# WORK REQUEST
Go through the data line by line and count the lines that hold "Part". Reply with the total only.

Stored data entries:

########

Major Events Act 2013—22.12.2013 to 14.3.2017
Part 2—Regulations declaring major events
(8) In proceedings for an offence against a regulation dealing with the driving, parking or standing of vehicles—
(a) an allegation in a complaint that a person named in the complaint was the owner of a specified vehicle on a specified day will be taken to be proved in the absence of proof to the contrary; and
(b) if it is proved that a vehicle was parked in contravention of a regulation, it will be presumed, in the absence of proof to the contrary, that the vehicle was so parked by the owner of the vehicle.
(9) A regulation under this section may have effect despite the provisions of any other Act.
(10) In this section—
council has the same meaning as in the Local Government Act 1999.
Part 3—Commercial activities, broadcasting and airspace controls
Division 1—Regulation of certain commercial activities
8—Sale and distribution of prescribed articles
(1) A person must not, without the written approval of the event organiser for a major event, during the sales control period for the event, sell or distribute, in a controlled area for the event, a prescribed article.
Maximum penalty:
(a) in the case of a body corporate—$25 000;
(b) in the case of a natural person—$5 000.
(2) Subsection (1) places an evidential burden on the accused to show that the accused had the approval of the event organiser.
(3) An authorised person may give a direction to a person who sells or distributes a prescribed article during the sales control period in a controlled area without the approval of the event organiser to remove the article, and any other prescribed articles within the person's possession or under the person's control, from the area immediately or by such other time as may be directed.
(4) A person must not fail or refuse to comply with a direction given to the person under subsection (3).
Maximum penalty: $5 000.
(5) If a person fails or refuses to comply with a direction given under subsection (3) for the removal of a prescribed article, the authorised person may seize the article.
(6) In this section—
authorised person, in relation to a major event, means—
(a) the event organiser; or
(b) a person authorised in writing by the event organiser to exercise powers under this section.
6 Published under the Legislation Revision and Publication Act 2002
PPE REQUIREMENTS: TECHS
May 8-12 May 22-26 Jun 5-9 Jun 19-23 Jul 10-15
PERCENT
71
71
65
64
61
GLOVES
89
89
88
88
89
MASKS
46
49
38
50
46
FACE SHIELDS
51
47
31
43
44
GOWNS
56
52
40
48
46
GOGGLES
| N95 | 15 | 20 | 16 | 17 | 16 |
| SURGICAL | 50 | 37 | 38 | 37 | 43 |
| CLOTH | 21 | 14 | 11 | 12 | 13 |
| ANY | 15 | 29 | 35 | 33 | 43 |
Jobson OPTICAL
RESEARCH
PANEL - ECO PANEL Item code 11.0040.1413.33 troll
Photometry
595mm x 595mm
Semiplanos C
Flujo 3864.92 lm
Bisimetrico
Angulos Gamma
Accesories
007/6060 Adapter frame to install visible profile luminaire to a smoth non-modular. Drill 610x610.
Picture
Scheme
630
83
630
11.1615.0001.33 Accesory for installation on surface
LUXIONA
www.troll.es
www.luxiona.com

########

# TASK ANSWER
2